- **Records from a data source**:
----------------

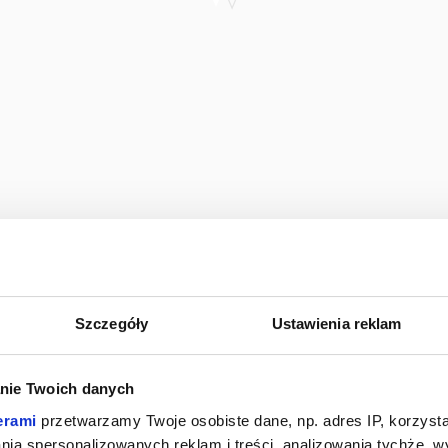
Szczegóły
Ustawienia reklam
nie Twoich danych
erami
przetwarzamy Twoje osobiste dane, np. adres IP, korzystaj
lania spersonalizowanych reklam i treści, analizowania tychże,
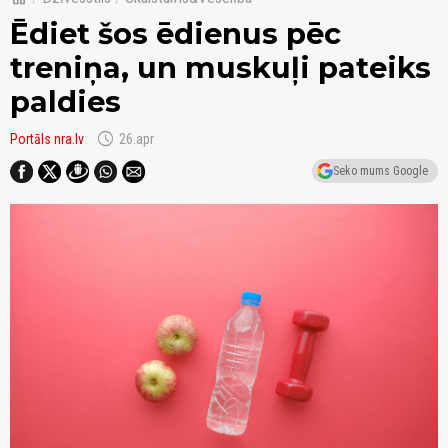
Ēdiet šos ēdienus pēc
treniņa, un muskuļi pateiks
paldies
schedule
Portāls nra.lv
26.apr
Seko mums Google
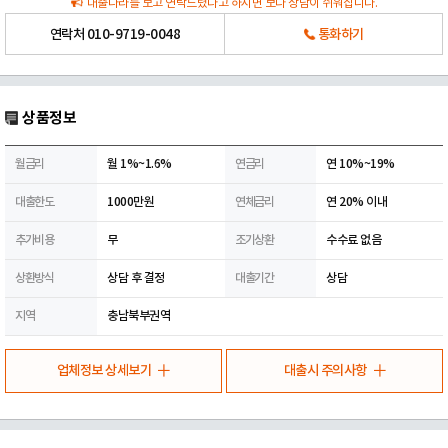
대출나라를 보고 연락드렸다고 하시면 보다 상담이 쉬워집니다.
연락처
010-9719-0048
통화하기
상품정보
월금리
월 1%~1.6%
연금리
연 10%~19%
대출한도
1000만원
연체금리
연 20% 이내
추가비용
무
조기상환
수수료 없음
상환방식
상담 후 결정
대출기간
상담
지역
충남북부권역
업체정보 상세보기
대출시 주의사항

----------------

- **Work to complete**:
Check every line above for the string "reklam" and copy those that have it.

- **The answer**:
Ustawienia reklam
lania spersonalizowanych reklam i treści, analizowania tychże,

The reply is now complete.